[FUENTE]
|---|
Orden o ley en el mundo humano es esa condición que se da cuando cada persona vive libre de la amenaza de acciones perjudiciales de los demás, es capaz de vivir su vida y disfrutar de su propiedad en un entorno de relaciones pacíficas y amistosas. “A cada uno lo suyo” es, por tanto, la característica que define al Derecho. El mantenimiento de ese orden requiere que su respeto, esto es que la justicia, se constituya en el principio rector de la acción humana. Ese respeto incluye la voluntad constante de dejar a cada uno o, si es necesario, devolver a cada uno lo que es suyo —es decir, la voluntad de no causar daño físico a la persona, trabajo o propiedad de cualquier otro, de honrar los contratos y de restituir por completo o compensar a aquellos a los que, a pesar de todo, uno haya inferido un daño ilícito, así como la voluntad de no obstaculizar a quienes persiguen lícitos remedios contra los ilícitos perjuicios que hubieran sufrido o que ellos hubieran causado a otros.
|---|
[DATOS PROPORCIONADOS]
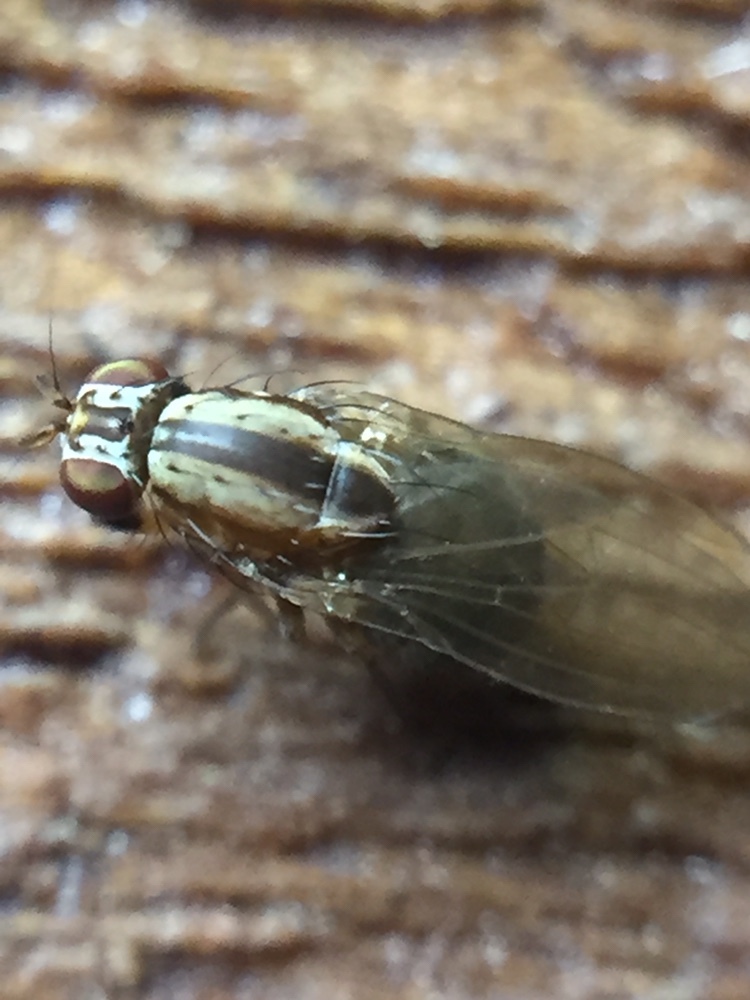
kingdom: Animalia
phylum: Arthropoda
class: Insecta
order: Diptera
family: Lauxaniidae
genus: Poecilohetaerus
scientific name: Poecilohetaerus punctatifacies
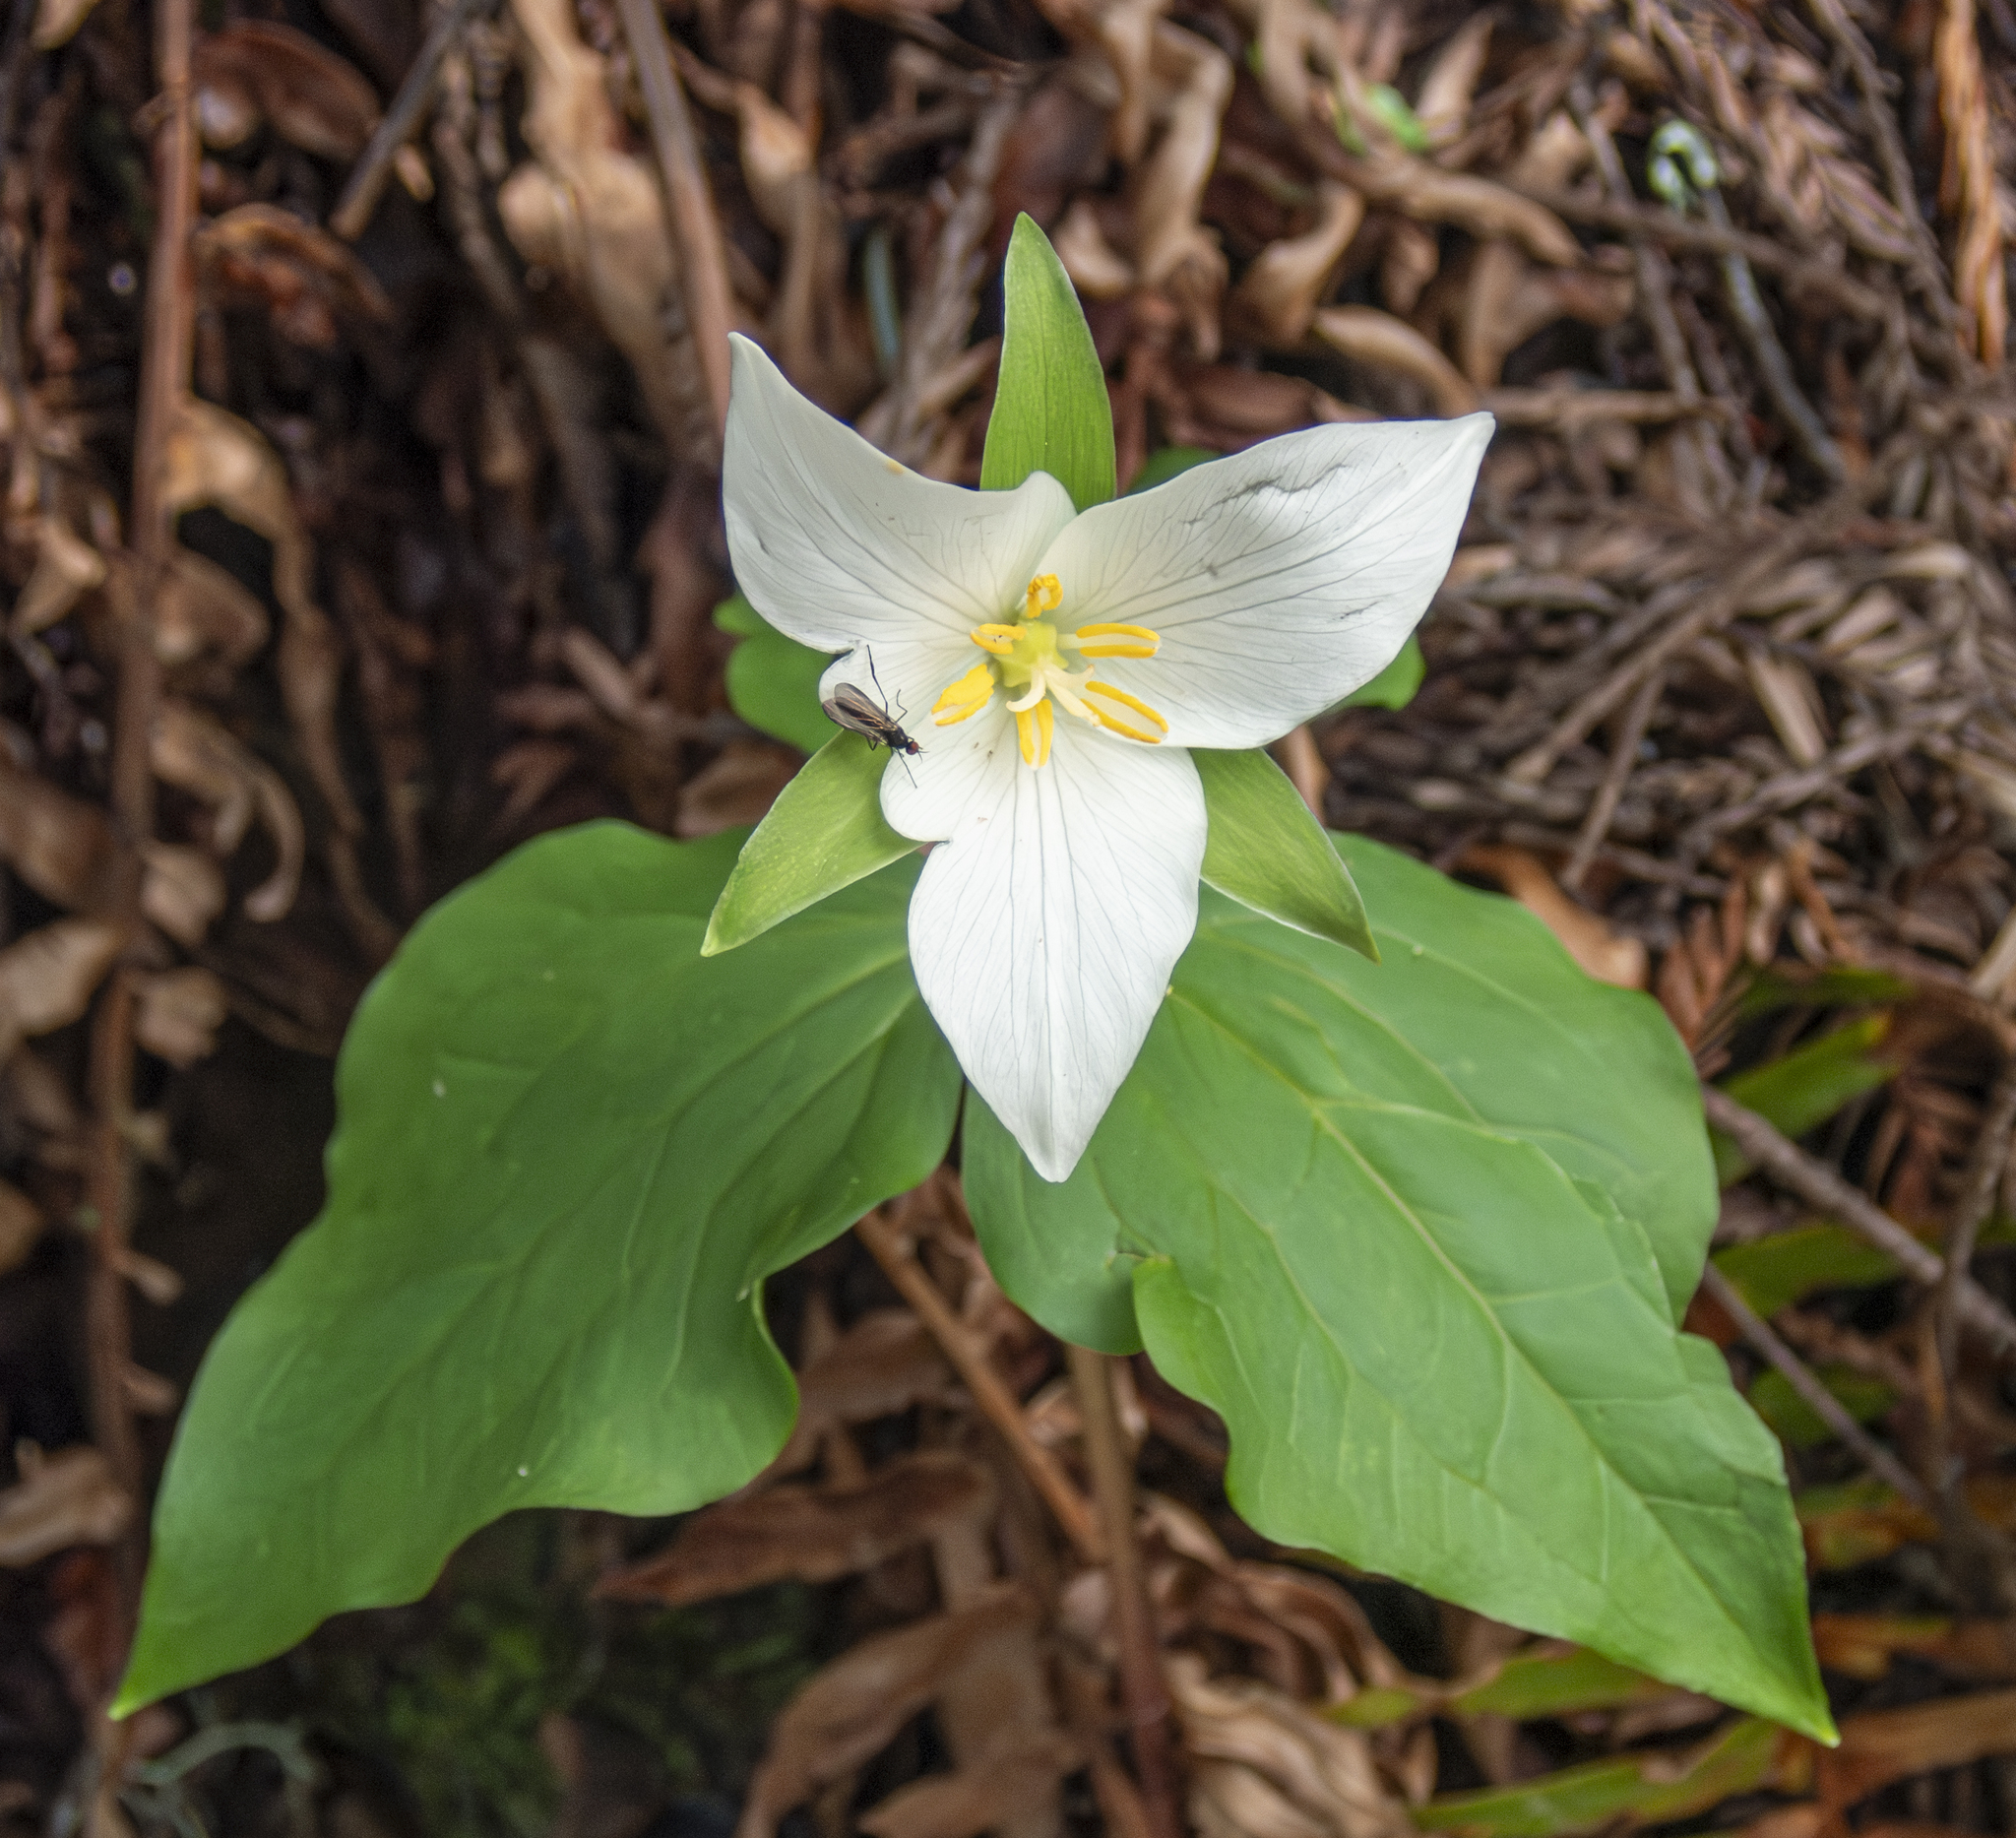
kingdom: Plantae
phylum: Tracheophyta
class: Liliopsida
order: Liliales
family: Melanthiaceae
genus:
|---|
[OBJETIVO]
Vuelve a escribir íntegro el texto sobre el orden y la justicia, sin alterar ninguna palabra ni ningún signo.

[RESULTADO]
Orden o ley en el mundo humano es esa condición que se da cuando cada persona vive libre de la amenaza de acciones perjudiciales de los demás, es capaz de vivir su vida y disfrutar de su propiedad en un entorno de relaciones pacíficas y amistosas. “A cada uno lo suyo” es, por tanto, la característica que define al Derecho. El mantenimiento de ese orden requiere que su respeto, esto es que la justicia, se constituya en el principio rector de la acción humana. Ese respeto incluye la voluntad constante de dejar a cada uno o, si es necesario, devolver a cada uno lo que es suyo —es decir, la voluntad de no causar daño físico a la persona, trabajo o propiedad de cualquier otro, de honrar los contratos y de restituir por completo o compensar a aquellos a los que, a pesar de todo, uno haya inferido un daño ilícito, así como la voluntad de no obstaculizar a quienes persiguen lícitos remedios contra los ilícitos perjuicios que hubieran sufrido o que ellos hubieran causado a otros.